● **Excerpted text**
——————
Why the Future Needs More Women in Cybersecurity Now

Why the Future Needs More Women in Cybersecurity Now

Women in cybersecurity are the outliers, and that’s a problem. Here are five reasons we need more women in this field.

A new Netflix scam is making the rounds, and it’s convincing enough that even the cautious might fall for it. It starts with a simple email, an innocuous survey, and a promise of a reward. The branding looks right. The wording is just bland enough to be believable. And the next thing you know, someone’s walking off with your credit card details.

The security world calls it phishing. Most people just call it getting scammed. And it happens every day, partly because criminals have gotten better thanks to AI. But mostly because cybersecurity is still stuck playing defense. It’s a field built on knowing what to look for, but somehow, it keeps overlooking the same thing: itself.

The teams tracking these threats tend to look alike, think alike, and miss the same blind spots. More women in cybersecurity won’t fix everything, but it will fix something.

1. Because the Future is Probably a Phishing Email

Cybersecurity threats are getting smarter. Malware hides in resume attachments. Scammers deepfake CEOs. And yet, the people fighting these threats are still mostly men.

Women in cybersecurity are the outliers, and that’s a problem. It’s not about filling quotas or making hiring panels look progressive. It’s about survival. A security system built by one type of person will have the same type of blind spots. Cybercriminals don’t care about gender. They care about weak points. If the industry keeps pretending half the population doesn’t belong here, the real vulnerability isn’t the code. It’s the people writing it.
——————
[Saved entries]

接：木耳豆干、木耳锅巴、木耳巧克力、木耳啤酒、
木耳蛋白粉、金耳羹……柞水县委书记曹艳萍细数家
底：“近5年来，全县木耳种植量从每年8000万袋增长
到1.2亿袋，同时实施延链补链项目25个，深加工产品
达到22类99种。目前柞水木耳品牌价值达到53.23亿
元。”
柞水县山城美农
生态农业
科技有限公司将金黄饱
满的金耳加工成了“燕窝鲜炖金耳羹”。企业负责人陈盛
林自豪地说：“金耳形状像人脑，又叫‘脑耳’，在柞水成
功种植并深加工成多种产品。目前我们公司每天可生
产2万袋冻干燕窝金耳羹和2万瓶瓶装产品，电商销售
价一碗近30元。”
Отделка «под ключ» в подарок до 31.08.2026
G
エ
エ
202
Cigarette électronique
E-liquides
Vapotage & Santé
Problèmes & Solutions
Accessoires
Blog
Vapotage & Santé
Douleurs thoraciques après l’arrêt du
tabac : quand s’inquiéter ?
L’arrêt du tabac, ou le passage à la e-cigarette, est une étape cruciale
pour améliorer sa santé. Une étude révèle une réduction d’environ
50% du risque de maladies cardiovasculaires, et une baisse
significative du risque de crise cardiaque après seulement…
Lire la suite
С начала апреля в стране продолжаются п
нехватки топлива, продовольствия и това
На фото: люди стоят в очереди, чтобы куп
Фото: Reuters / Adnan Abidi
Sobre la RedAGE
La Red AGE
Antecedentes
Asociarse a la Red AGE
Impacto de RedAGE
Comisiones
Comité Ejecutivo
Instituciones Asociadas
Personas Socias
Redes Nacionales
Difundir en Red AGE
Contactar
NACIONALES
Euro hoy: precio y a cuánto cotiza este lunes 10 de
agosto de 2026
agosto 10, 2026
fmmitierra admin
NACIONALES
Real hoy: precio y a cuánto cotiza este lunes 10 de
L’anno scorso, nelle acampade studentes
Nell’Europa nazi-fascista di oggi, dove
——————
● **Instructions for the task**
From the article on women in cybersecurity, repeat verbatim the passage that begins at the words "A new Netflix" and stops after "will fix something.".

● **Answer box**
A new Netflix scam is making the rounds, and it’s convincing enough that even the cautious might fall for it. It starts with a simple email, an innocuous survey, and a promise of a reward. The branding looks right. The wording is just bland enough to be believable. And the next thing you know, someone’s walking off with your credit card details.

The security world calls it phishing. Most people just call it getting scammed. And it happens every day, partly because criminals have gotten better thanks to AI. But mostly because cybersecurity is still stuck playing defense. It’s a field built on knowing what to look for, but somehow, it keeps overlooking the same thing: itself.

The teams tracking these threats tend to look alike, think alike, and miss the same blind spots. More women in cybersecurity won’t fix everything, but it will fix something.